**Task brief**.
Output each record below exactly. No images go in the copy.

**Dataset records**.
****************
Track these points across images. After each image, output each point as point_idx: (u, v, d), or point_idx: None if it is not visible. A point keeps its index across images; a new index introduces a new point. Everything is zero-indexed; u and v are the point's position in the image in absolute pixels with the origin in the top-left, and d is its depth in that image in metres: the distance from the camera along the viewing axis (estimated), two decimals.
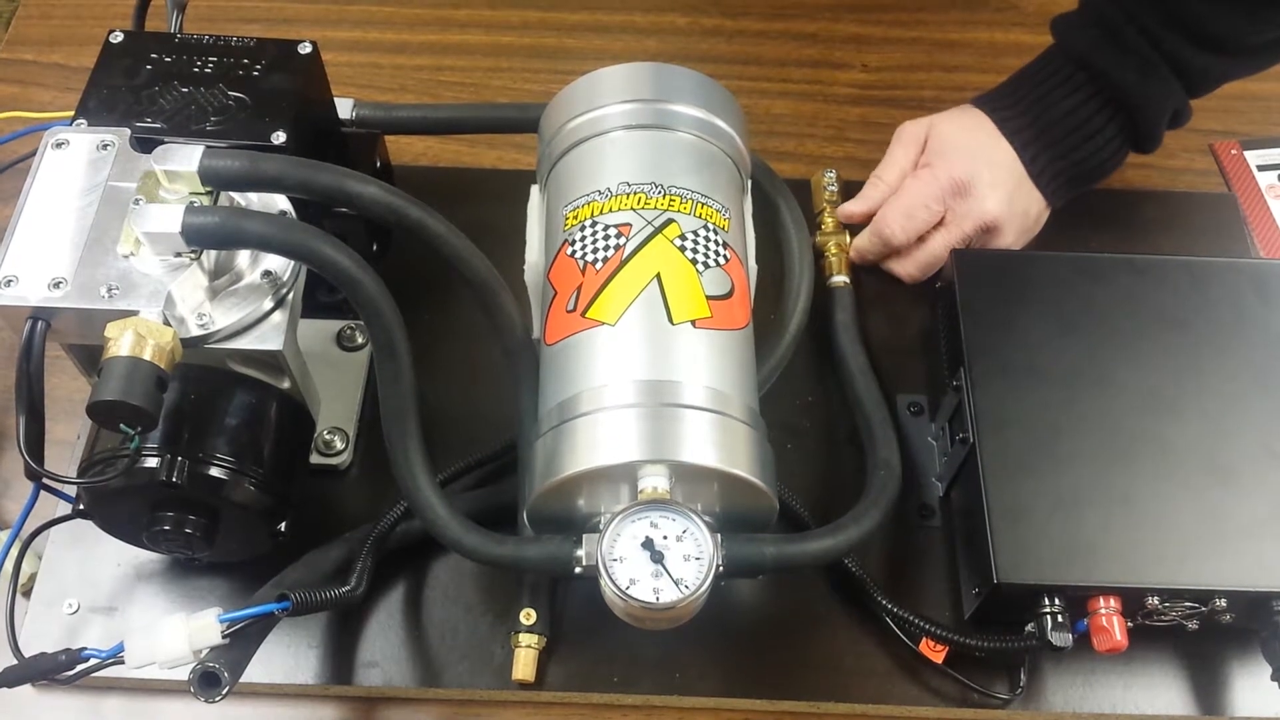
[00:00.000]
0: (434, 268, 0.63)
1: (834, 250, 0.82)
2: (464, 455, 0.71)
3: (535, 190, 0.70)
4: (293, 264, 0.62)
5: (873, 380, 0.75)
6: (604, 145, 0.65)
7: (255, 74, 0.68)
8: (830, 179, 0.86)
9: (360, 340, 0.78)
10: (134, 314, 0.56)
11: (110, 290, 0.58)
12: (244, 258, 0.62)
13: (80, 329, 0.59)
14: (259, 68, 0.68)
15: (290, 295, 0.62)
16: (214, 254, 0.60)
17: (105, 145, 0.62)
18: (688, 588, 0.57)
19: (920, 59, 0.97)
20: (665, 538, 0.58)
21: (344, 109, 0.75)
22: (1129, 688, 0.68)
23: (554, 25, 0.98)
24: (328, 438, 0.73)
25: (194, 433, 0.61)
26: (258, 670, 0.62)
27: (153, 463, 0.59)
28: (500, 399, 0.67)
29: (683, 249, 0.61)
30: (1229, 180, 0.91)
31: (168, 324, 0.57)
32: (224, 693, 0.56)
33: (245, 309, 0.61)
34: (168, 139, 0.63)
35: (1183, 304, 0.72)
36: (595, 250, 0.61)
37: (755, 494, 0.58)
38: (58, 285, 0.58)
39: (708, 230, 0.62)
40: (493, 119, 0.82)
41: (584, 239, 0.62)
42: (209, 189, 0.59)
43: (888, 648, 0.69)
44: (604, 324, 0.59)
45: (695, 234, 0.62)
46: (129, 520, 0.63)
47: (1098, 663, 0.68)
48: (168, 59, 0.68)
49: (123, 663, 0.57)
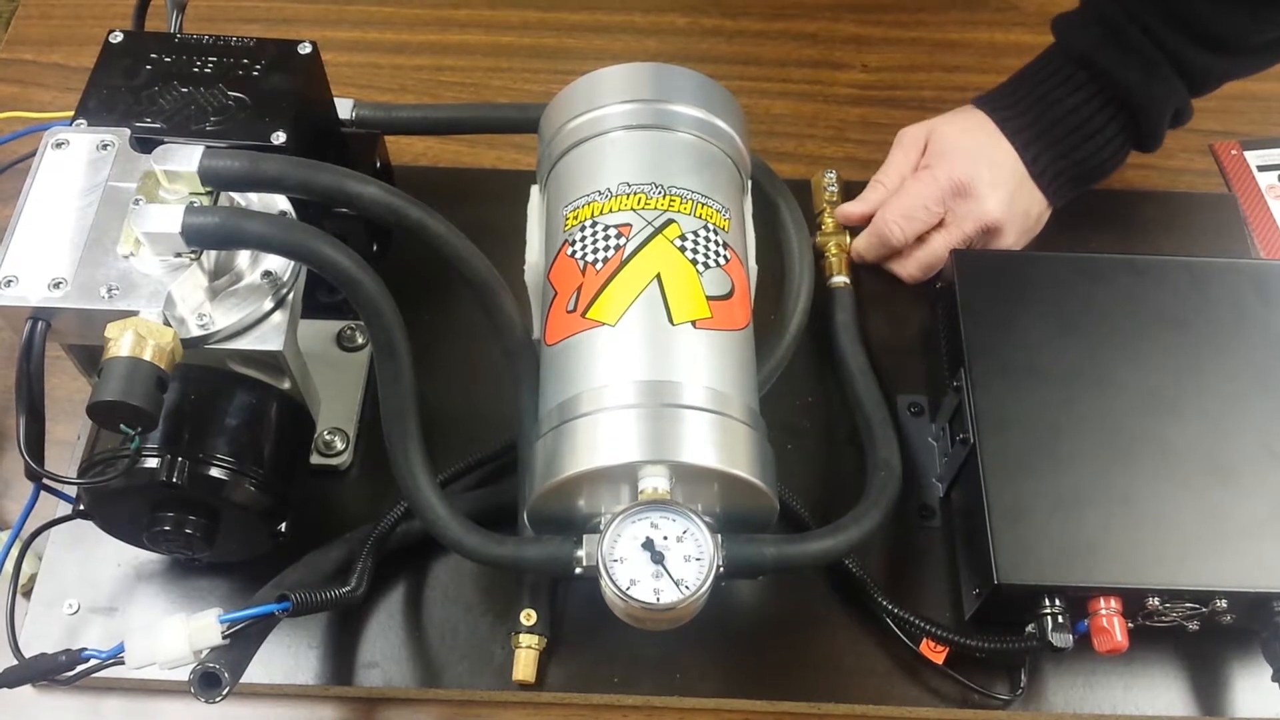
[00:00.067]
****************
**Task response**.
Track these points across images. After each image, output each point as point_idx: (u, v, d), or point_idx: None if it is not visible. A point keeps its index across images; a new index introduces a new point. Everything is zero-indexed; u and v are the point's position in the image in absolute pixels with the origin in the top-left, and d is its depth in that image in metres: the distance from the camera along the viewing axis (estimated), two decimals.
[00:00.000]
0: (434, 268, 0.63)
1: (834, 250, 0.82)
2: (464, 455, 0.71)
3: (535, 190, 0.70)
4: (293, 264, 0.62)
5: (873, 380, 0.75)
6: (604, 145, 0.65)
7: (255, 74, 0.68)
8: (830, 179, 0.86)
9: (360, 340, 0.78)
10: (134, 314, 0.56)
11: (110, 290, 0.58)
12: (244, 258, 0.62)
13: (80, 329, 0.59)
14: (259, 68, 0.68)
15: (290, 295, 0.62)
16: (214, 254, 0.60)
17: (105, 145, 0.62)
18: (688, 588, 0.57)
19: (920, 59, 0.97)
20: (665, 538, 0.58)
21: (344, 109, 0.75)
22: (1129, 688, 0.68)
23: (554, 25, 0.98)
24: (328, 438, 0.73)
25: (194, 433, 0.61)
26: (258, 670, 0.62)
27: (153, 463, 0.59)
28: (500, 399, 0.67)
29: (683, 249, 0.61)
30: (1229, 180, 0.91)
31: (168, 324, 0.57)
32: (224, 693, 0.56)
33: (245, 309, 0.61)
34: (168, 139, 0.63)
35: (1183, 304, 0.72)
36: (595, 250, 0.61)
37: (755, 494, 0.58)
38: (58, 285, 0.58)
39: (708, 230, 0.62)
40: (493, 119, 0.82)
41: (584, 239, 0.62)
42: (209, 189, 0.59)
43: (888, 648, 0.69)
44: (604, 324, 0.59)
45: (695, 234, 0.62)
46: (129, 520, 0.63)
47: (1098, 663, 0.68)
48: (168, 59, 0.68)
49: (123, 663, 0.57)
[00:00.067]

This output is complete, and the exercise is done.